Relative Of Lonesome George’s Extinct Giant Tortoise Species Found In The Galapagos


Rachel Baxter

Copy Editor & Staff Writer


Lonesome George (pictured) died in 2012. He was the last of his kid - or so we thought. A.Davey/Flickr; CC BY 2.0

Long ago, huge tortoises plodded across the islands of the Galapagos in vast numbers, but over 100,000 of the gentle giants were killed by whalers and pirates for their particularly tasty meat. Seafarers also introduced alien species to their lands, which compete with them for food and steal their precious eggs.
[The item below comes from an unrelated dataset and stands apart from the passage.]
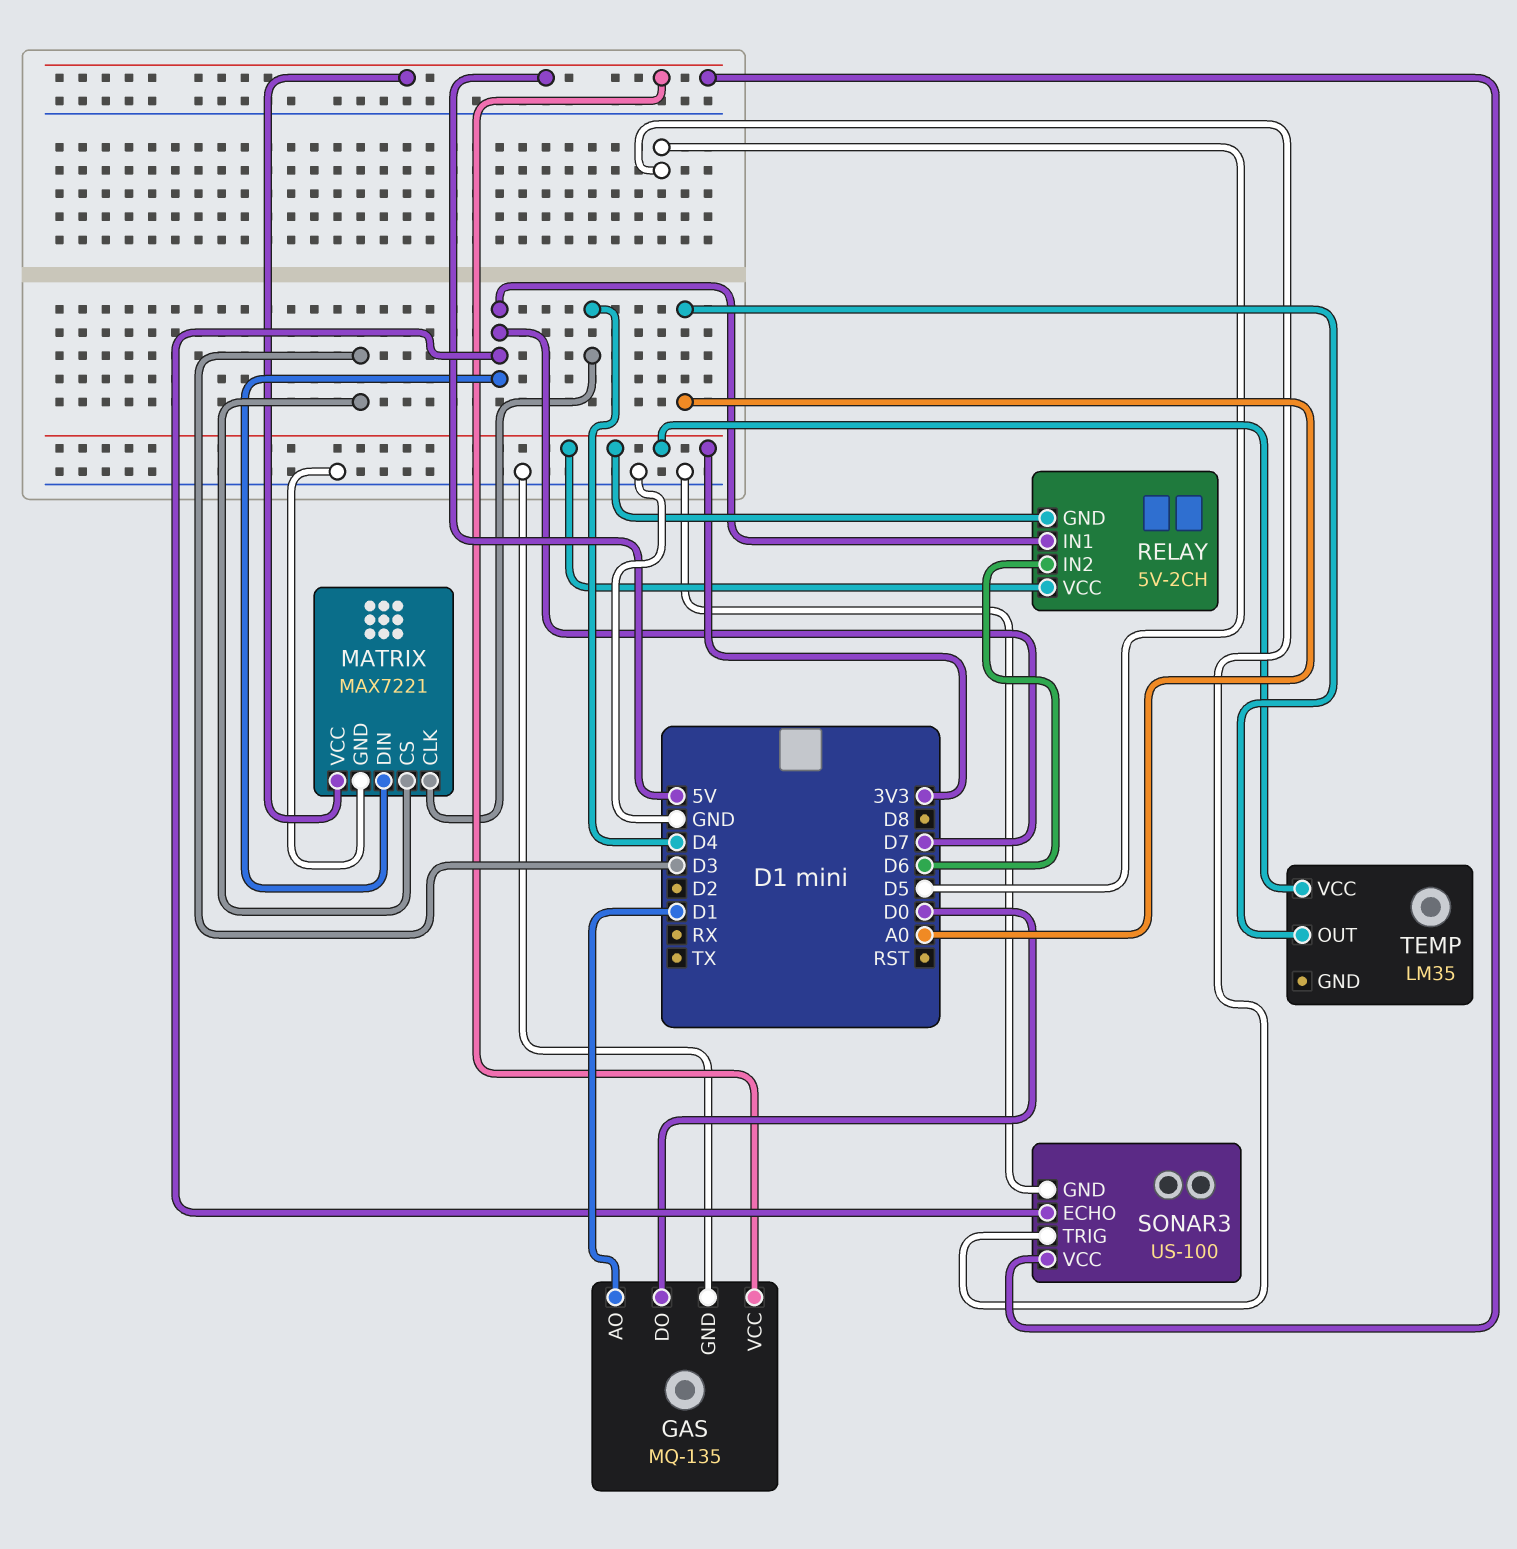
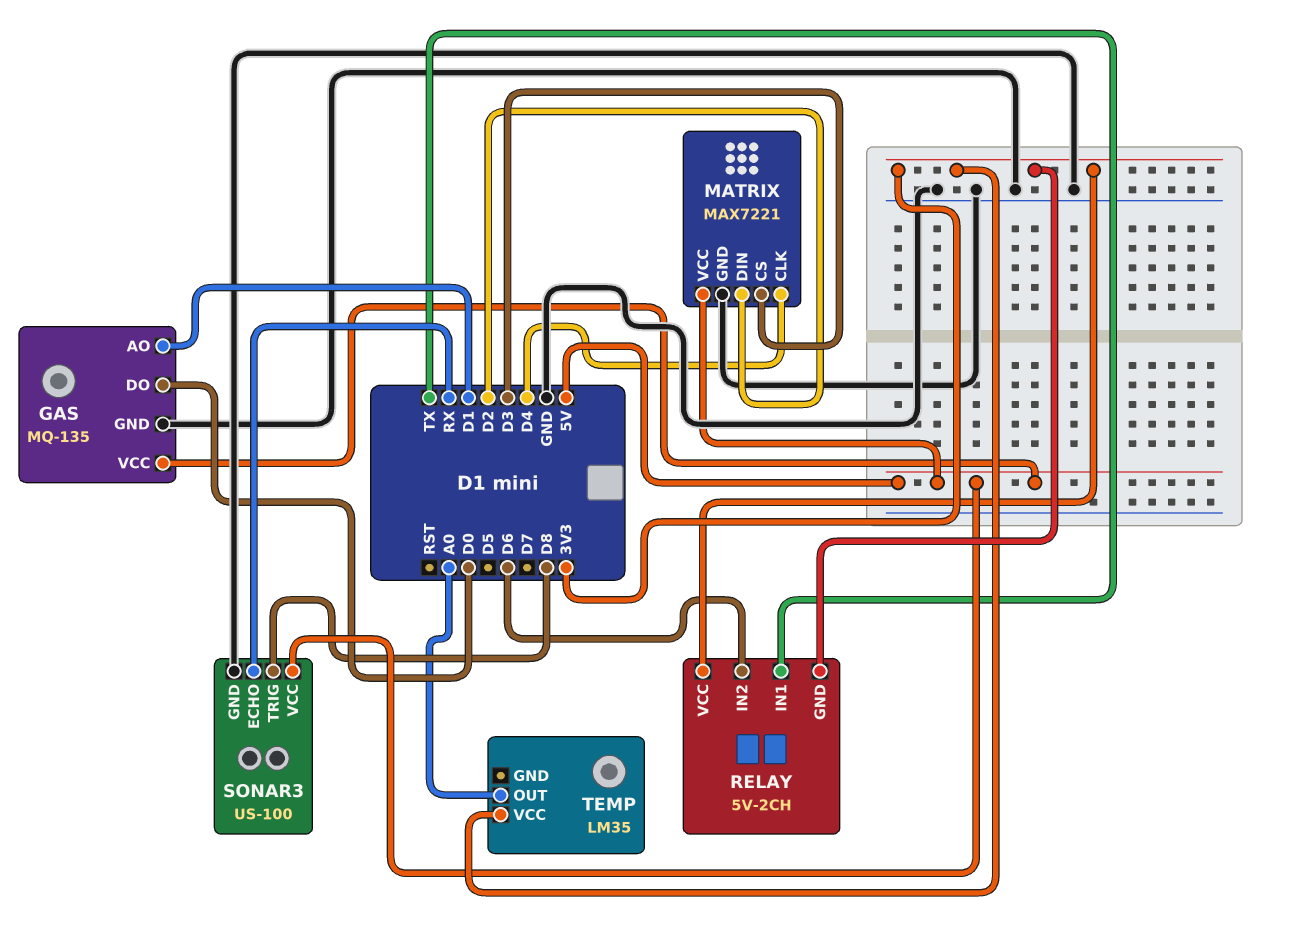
MATRIX pin DIN: D7 -> D2
RELAY pin IN1: D7 -> TX
SONAR3 pin ECHO: D7 -> RX
SONAR3 pin TRIG: D5 -> D8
As a result, some species of Galapagos tortoise have disappeared entirely.

Lonesome George was the last member of Chelonoidis abingdonii, aka the Pinta giant tortoise, and sadly died in 2012 at the age of 102. But now, scientists have found a female tortoise with remarkably close genetics to Lonesome George – it’s believed she could be a direct descendant of a tortoise from the extinct species and perhaps, this parent is still alive somewhere.


The team from the Galapagos National Parks and Galapagos Conservancy also stumbled upon 29 giant tortoises related to a different extinct reptile, the Floreana giant tortoise (Chelonoidis niger). The group was comprised of 11 males and 18 females.

The researchers looked at tortoises on Wolf Volcano – the highest peak in the Galapagos – on Isabela Island. It is believed that many tortoises were dumped here by pirates and whalers in a bid to lighten their ship’s load. Today, over 10,000 tortoises are thought to roam the area.

Conserving the Galapagos giants is important because they are a keystone species, meaning they have a disproportionately big effect on their surrounding environment. They help to maintain and control plant life by eating plants, trampling on them, and dispersing their seeds.

Thankfully, conservationists are working hard to protect these unique tortoises and boost their numbers. For example, a successful breeding program has brought the population of Española giant tortoises (Chelonoidis hoodensis) up from just 14 wild animals to over 2,000. Diego, a tortoise who sired hundreds of hatchlings, played an instrumental role and is set to be released back on his home island next month at the age of 100.


The possibility that both Pinta and Floreana giant tortoises could be alive and well in the Galapagos is certainly exciting, but could prove false. Still, extinct giant tortoises have been discovered on the islands before. In February 2019, a Fernandina giant tortoise, long thought extinct and not seen since 1906, was spotted in the Galapagos. Perhaps other species consigned to history are waiting to be rediscovered amongst the foliage on this unique archipelago.